Accidental Superpower by Peter ZeihanThe United States has more port potential than the rest of the world combined, Peter Zeihan explains (in The Accidental Superpower):

The coast of Africa, for example, may be sixteen thousand miles long, but in reality it has only ten locations with bays of sufficient protective capacity to justify port construction, three of which are in South Africa.
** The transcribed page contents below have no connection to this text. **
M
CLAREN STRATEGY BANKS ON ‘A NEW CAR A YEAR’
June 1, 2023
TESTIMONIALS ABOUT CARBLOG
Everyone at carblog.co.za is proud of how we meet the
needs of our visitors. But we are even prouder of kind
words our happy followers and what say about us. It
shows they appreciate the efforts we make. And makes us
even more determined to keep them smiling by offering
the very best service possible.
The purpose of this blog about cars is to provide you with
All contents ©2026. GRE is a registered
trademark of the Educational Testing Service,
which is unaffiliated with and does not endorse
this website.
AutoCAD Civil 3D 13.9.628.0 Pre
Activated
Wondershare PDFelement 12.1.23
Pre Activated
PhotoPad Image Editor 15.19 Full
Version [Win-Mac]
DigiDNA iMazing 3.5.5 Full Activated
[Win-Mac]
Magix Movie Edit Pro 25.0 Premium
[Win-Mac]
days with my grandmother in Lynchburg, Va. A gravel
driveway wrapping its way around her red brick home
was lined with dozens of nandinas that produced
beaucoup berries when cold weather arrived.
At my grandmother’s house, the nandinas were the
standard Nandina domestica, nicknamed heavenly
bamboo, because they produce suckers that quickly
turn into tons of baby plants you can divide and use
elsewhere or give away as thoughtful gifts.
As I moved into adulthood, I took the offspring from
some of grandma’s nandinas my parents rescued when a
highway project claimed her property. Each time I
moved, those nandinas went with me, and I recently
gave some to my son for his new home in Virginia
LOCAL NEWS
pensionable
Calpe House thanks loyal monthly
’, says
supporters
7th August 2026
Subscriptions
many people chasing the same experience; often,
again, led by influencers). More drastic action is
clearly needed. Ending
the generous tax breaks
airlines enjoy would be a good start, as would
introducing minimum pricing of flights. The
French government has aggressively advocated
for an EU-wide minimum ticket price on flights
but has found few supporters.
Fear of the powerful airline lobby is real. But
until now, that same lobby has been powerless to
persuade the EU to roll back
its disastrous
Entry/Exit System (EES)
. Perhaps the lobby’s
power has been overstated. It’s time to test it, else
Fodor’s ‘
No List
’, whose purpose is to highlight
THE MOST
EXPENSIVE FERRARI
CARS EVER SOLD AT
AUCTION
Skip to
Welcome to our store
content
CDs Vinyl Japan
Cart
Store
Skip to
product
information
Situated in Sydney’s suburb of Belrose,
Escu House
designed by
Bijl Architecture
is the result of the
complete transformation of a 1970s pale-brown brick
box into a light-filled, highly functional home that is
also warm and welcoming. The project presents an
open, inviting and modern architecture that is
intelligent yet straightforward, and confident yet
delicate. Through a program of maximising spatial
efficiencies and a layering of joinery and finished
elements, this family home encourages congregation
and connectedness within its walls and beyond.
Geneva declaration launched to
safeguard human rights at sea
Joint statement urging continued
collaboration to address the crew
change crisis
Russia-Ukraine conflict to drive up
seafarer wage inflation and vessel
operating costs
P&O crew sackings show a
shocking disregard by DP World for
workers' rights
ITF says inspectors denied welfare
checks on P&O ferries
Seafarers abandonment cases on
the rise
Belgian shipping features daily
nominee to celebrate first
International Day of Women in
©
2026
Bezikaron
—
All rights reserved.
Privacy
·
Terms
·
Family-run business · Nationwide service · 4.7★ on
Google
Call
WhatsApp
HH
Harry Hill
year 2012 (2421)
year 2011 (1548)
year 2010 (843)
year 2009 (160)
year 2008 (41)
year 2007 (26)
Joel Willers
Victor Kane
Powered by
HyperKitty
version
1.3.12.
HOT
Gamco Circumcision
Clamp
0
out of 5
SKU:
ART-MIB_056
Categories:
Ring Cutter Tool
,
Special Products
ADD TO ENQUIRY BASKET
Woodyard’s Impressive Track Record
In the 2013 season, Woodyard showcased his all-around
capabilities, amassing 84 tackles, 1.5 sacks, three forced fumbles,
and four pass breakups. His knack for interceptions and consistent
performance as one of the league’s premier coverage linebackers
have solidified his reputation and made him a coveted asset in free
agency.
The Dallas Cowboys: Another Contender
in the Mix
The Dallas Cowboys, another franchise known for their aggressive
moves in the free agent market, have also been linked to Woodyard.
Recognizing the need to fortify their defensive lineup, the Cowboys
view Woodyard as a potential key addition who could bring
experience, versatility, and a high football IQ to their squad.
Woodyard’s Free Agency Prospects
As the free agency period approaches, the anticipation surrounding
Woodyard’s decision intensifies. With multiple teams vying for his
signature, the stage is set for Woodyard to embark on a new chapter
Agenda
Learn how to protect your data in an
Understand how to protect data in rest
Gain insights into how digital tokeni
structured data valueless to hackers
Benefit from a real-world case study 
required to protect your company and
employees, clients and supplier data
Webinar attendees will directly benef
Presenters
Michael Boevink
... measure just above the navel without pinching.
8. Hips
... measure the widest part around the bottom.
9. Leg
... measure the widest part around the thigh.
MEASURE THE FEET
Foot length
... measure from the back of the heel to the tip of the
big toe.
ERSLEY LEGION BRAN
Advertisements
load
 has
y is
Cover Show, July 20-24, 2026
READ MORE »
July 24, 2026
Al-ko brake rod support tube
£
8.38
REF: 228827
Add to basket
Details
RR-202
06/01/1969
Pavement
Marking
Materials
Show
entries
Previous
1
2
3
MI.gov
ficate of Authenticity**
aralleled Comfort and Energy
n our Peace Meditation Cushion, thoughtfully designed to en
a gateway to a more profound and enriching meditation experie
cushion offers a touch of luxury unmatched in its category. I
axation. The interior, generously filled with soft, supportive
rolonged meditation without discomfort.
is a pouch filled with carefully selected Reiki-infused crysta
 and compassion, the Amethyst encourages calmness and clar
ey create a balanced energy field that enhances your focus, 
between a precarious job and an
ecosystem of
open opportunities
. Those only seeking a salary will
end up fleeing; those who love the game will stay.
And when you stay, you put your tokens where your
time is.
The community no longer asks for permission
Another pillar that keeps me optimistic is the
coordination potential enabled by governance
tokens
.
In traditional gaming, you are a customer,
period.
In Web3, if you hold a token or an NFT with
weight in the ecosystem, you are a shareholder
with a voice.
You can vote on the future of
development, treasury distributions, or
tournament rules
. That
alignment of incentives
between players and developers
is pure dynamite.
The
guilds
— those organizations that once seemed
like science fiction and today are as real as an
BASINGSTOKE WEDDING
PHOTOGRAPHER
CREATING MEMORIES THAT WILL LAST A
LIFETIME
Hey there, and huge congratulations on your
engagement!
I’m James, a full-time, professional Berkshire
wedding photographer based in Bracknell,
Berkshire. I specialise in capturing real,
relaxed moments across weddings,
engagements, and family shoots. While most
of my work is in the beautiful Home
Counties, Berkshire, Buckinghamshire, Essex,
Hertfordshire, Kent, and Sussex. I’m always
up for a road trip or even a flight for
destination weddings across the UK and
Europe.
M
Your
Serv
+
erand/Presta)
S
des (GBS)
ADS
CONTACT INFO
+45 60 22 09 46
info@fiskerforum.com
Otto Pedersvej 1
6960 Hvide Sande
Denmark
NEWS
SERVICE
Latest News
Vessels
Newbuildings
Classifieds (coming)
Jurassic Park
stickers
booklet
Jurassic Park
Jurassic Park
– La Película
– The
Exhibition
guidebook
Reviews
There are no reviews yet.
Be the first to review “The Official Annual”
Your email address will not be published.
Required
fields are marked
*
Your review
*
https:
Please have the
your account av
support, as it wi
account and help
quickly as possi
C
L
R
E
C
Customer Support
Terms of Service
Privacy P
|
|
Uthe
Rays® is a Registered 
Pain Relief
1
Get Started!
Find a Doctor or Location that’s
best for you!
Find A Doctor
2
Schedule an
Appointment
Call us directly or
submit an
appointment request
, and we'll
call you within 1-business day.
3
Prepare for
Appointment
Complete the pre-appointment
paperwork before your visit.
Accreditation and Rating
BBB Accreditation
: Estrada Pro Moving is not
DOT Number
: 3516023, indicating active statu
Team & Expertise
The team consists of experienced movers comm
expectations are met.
Ports also require a sufficient hinterland to support them in the first place. In this, Northern Europe faced quite a few challenges in the centuries before European dominance, as much of the coastline was marsh and mud, as is northern China’s. Brazil north of the 22nd parallel south — roughly the latitude of Rio de Janeiro — isn’t much better. South of the 22nd parallel, Brazil’s coast is all cliff, as is much of southern China’s. Australia’s coast may be accessible, but it is so arid it is almost devoid of people — as is North Africa’s coast. Russia’s coast — like most of Canada’s — is (sub) arctic. What few African locations have a friendly coast are often backed up by swamp, desert, or jungle. The entire Sub-Saharan region really only has four coastal areas capable of supporting cities of significant size (two of which are still in South Africa).

[…]

Courtesy of those barrier islands, Texas alone has thirteen world-class deepwater ports, only half of which see significant use, and room for at least three times more. Why not expand port capacity? Because the United States has more port possibilities than it has ever needed, despite the fact that it has been the world’s largest producer, importer, and exporter of agricultural and manufactured goods for most of its history.

[…]

The island of Cuba and the Yucatán and Florida peninsulas limit access to the Gulf of Mexico to two straits, creatively named the Yucatán and Florida Straits. These sharply limit the ability of extrahemispheric powers to play in the Gulf of Mexico.

[…]

That means that since the Civil War the Americans have never had to worry about fortifying anything along the Gulf Coast, even when German U-boats were sinking shipping in the millions of tons off the East Coast.

[…]

In 1871, Canada first tried to solve the Saint Lawrence’s winter ice and the Great Lakes’ waterfalls problems with a series of locks on the river and construction of the Welland Canal. By the 1890s, however, the Canadians had proposed a partnership with Washington for a more extensive, binational waterway that would link the Atlantic Ocean through the Saint Lawrence to the Great Lakes. The main selling point was that the Americans would actually benefit more than the Canadians from improving the waterways on their common border. The Canadians were indeed correct: Bringing the Great Lakes online would turn places like Duluth, Milwaukee, Chicago, Cleveland, and Detroit into full-on ocean ports.

[…]

The American government knew that the Canadians were going to build the lock system anyway, because having some sort of transport system that allowed Quebec and Ontario to interact economically was a national imperative. To do otherwise risked hardening Canada’s Anglophone-Francophone divide into something truly ugly. The Americans also knew they would be able to use the fruits of Canadian labor in an unrestricted manner regardless of whether Washington helped pay for it or not: The system would be right on the border and at least some of the canals would have to be on the American side of the line.

[…]

In the end, the Canadians had to foot over 70 percent of the bill, pay almost all of the maintenance, and the Saint Lawrence Seaway wasn’t fully operational until 1959.

[…]

The United States is the only country with significant populations on both the Atlantic and Pacific coasts, with nearly 50 million people on the Pacific and twice that on the Atlantic. So only the Americans have broad-scale access to both of the world’s great trading zones.

[…]

The Americans have sufficient infrastructure to enable their Pacific citizens to trade with Europe when Asia is in recession, or to allow their Atlantic citizens to trade with Asia when Europe is in recession. Because they can easily switch dance partners, the Americans only suffer a recession caused by international factors when the entire world goes into recession.